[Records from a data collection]
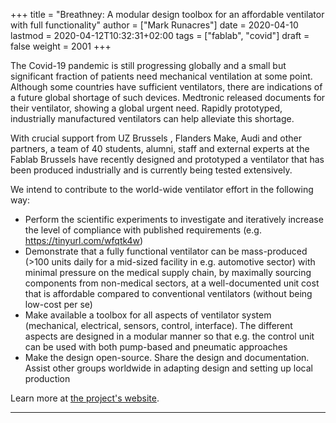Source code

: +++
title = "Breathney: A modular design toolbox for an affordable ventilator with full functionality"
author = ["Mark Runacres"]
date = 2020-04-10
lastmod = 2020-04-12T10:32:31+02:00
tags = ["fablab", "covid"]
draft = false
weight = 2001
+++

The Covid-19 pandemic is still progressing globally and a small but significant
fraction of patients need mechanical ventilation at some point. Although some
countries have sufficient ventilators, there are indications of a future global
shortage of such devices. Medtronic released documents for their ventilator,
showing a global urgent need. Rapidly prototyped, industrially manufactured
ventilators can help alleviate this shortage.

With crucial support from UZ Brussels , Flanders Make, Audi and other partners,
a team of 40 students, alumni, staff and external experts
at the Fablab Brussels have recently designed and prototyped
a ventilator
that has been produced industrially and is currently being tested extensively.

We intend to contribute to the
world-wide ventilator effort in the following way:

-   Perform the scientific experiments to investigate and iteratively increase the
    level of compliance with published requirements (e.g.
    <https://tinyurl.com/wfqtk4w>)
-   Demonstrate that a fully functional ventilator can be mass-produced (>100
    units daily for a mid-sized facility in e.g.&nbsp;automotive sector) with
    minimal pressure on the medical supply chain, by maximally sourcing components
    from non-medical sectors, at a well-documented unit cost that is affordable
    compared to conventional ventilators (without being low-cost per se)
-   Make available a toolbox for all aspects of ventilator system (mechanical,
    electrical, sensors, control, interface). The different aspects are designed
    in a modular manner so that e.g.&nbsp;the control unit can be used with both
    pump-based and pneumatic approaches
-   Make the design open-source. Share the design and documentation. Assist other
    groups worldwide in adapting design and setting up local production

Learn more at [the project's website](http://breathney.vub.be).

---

◆ **What is required**
A single integer is the expected output: the number of lines in the data that include the word "cost".

◆ **Written answer**
2